Directions -> Your reply should be a single number, the count of lines in the records that contain "size".

------ Raw data

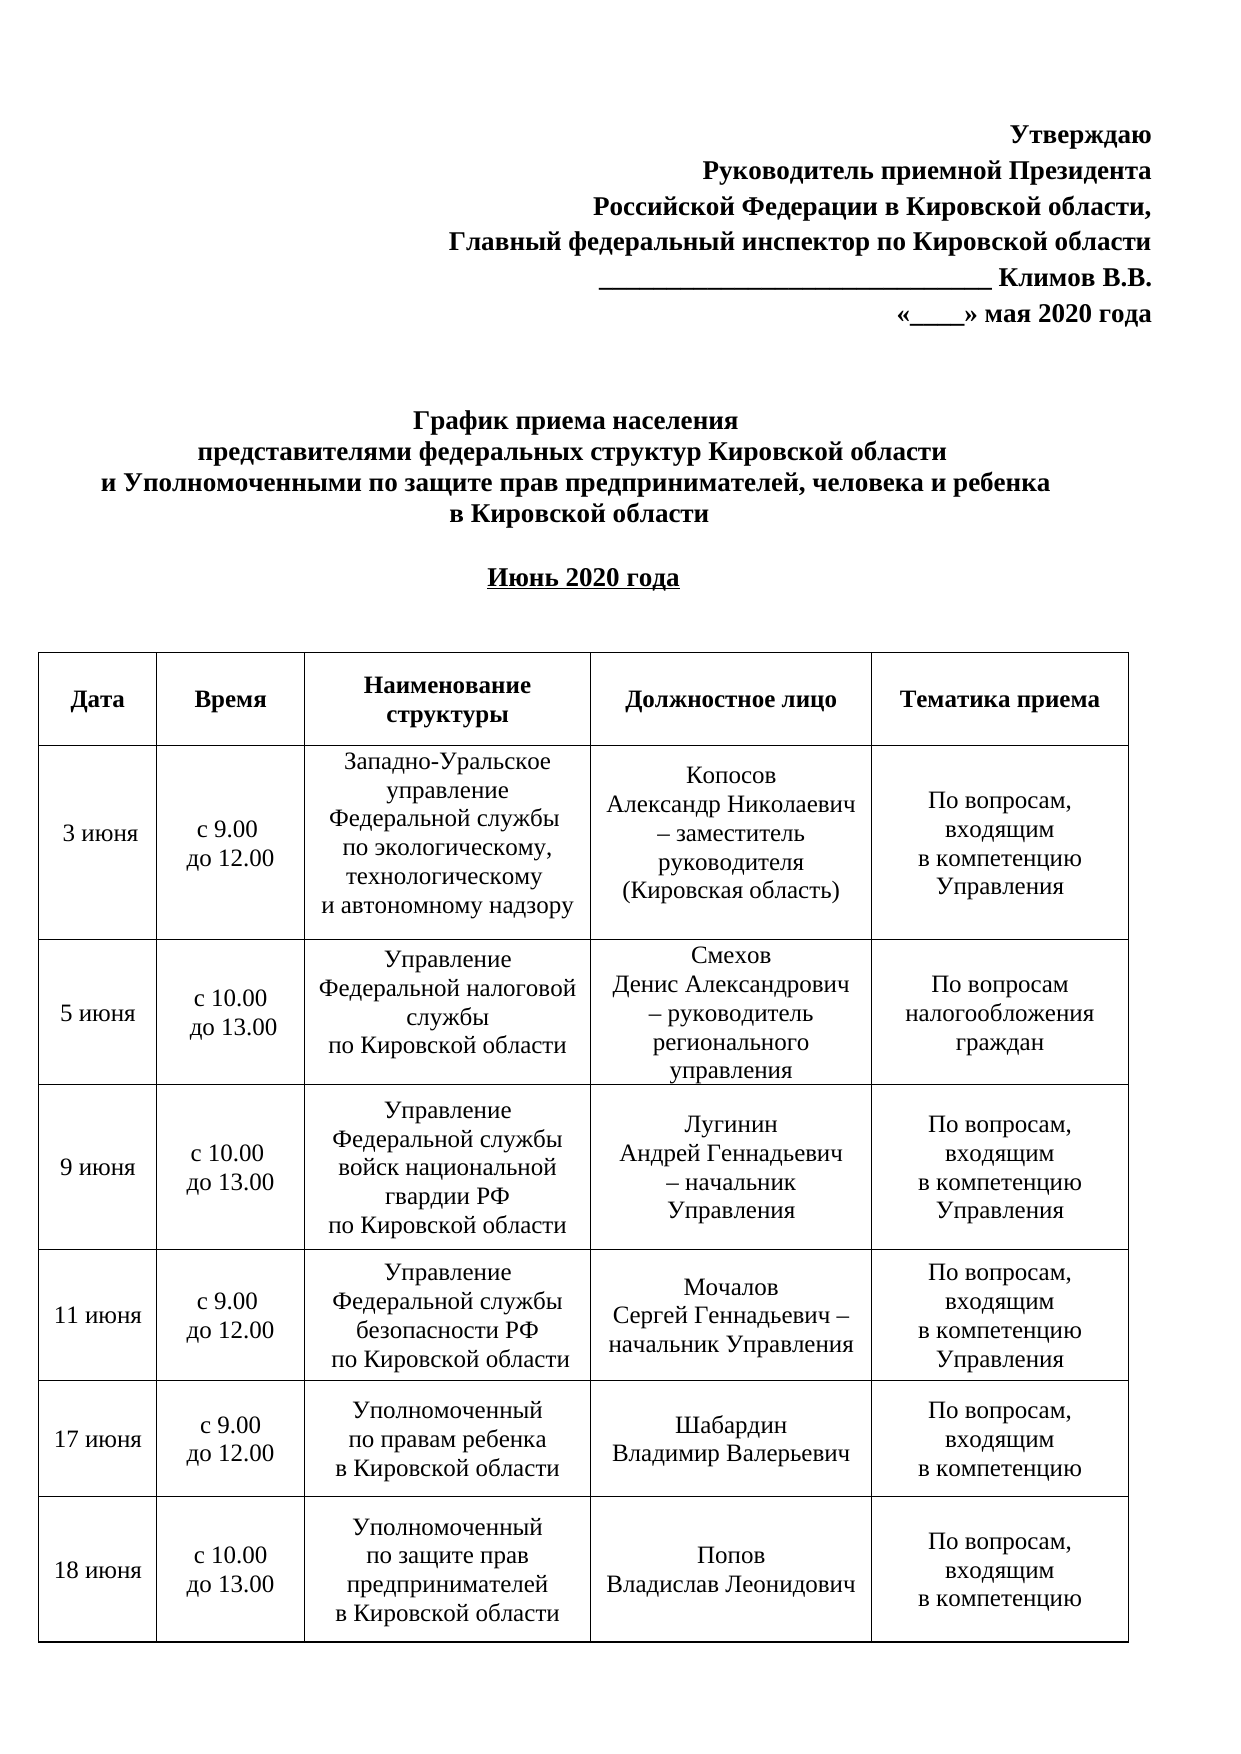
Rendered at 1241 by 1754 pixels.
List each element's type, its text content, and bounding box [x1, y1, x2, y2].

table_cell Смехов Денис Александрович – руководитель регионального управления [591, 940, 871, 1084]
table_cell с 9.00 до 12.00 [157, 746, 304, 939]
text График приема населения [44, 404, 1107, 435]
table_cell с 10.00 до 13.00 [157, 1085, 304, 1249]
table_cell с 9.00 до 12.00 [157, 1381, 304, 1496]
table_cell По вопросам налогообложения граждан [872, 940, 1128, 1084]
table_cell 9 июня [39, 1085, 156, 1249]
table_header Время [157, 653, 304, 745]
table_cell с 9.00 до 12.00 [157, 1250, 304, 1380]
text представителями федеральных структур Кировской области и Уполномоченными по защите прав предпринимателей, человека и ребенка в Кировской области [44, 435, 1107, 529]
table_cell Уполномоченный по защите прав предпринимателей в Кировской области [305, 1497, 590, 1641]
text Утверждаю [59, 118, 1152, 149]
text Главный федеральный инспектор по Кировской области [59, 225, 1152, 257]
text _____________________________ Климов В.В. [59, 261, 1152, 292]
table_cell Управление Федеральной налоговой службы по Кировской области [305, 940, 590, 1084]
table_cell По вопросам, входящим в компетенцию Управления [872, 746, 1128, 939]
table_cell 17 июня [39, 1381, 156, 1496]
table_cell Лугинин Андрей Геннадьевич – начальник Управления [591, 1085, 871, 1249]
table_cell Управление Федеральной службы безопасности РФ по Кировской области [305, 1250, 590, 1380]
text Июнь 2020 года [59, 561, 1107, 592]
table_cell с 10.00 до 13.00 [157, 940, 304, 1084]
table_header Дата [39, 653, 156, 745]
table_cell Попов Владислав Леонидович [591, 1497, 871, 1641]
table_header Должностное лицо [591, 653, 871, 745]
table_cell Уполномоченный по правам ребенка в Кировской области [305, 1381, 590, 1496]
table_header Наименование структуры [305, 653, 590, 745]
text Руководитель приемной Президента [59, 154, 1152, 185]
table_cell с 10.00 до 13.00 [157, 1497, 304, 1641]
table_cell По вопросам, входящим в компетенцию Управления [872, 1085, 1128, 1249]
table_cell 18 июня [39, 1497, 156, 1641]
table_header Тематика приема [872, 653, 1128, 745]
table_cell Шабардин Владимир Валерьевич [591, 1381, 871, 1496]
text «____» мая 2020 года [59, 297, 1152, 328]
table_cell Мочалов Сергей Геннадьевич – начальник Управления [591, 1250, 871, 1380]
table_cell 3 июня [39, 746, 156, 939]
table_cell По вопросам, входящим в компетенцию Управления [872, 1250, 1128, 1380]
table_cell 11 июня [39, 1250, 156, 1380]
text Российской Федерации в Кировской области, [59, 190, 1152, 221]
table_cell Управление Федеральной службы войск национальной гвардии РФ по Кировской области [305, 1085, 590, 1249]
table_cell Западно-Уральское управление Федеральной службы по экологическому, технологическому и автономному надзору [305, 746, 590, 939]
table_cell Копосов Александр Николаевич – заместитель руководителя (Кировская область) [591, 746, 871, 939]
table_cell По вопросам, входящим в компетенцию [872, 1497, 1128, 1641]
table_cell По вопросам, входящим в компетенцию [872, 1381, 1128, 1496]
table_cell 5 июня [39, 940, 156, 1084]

------------
------ Raw data

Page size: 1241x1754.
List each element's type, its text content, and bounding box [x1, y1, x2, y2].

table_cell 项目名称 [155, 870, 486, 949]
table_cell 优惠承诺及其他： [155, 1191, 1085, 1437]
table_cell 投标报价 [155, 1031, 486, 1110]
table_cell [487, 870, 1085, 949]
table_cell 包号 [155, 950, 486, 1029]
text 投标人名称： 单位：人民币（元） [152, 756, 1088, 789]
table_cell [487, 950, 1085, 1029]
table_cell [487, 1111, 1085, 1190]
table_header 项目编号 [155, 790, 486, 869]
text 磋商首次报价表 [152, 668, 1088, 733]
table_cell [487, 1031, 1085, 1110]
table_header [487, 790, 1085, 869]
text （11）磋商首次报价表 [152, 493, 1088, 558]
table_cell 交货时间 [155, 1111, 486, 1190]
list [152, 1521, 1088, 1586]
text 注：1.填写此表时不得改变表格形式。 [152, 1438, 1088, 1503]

------------
------ Raw data

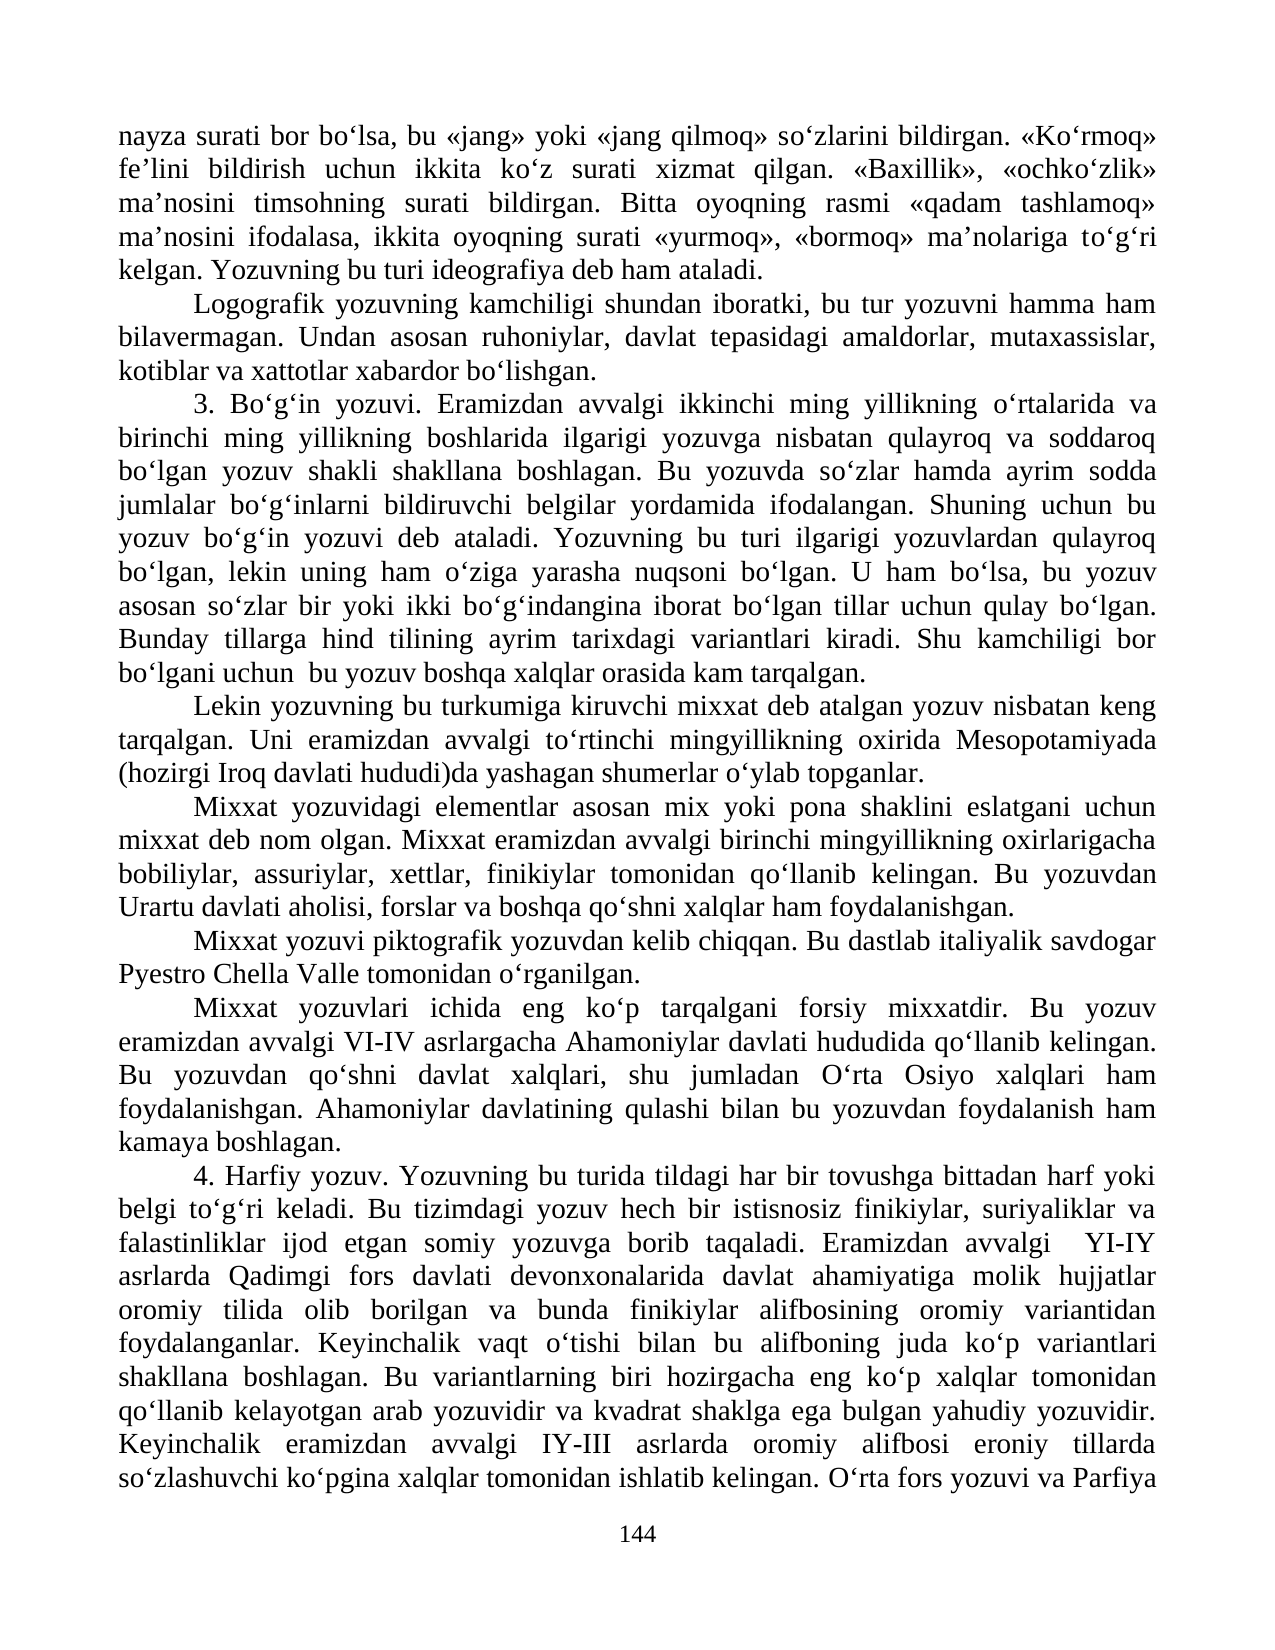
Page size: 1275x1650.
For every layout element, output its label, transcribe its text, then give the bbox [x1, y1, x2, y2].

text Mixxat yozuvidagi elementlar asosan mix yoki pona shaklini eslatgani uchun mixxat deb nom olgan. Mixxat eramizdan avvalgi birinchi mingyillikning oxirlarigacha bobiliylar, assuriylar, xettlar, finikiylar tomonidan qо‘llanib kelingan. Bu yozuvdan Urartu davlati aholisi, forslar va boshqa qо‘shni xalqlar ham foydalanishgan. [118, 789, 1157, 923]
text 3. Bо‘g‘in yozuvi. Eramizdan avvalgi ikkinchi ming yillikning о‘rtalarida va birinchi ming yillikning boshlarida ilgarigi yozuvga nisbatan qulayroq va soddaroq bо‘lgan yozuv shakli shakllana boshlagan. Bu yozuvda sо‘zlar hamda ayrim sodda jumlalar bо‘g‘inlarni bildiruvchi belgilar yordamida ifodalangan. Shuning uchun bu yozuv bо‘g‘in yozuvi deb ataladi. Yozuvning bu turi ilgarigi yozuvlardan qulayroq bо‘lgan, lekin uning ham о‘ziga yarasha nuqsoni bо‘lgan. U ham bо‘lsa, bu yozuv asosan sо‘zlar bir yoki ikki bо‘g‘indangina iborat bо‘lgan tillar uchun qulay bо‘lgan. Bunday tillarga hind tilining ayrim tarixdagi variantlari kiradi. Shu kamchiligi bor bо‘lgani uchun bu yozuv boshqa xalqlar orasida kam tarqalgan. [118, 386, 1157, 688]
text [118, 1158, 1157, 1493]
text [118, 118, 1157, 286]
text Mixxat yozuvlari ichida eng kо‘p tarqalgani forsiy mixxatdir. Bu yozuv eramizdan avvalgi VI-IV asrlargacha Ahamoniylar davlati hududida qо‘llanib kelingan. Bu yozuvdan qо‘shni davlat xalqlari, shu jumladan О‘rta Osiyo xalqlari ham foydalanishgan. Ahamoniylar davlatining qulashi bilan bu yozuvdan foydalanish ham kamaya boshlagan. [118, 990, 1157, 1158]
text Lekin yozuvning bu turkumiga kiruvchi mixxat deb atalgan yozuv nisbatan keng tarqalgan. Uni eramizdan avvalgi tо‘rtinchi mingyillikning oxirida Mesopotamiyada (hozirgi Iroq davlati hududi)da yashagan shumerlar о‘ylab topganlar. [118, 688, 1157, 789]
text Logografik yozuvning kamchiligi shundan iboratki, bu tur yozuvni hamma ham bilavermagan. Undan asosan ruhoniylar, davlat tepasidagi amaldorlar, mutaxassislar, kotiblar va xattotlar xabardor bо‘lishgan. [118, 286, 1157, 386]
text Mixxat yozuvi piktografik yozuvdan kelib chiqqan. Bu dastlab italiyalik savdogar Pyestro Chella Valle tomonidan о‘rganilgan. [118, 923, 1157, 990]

------------

Written solution -> 2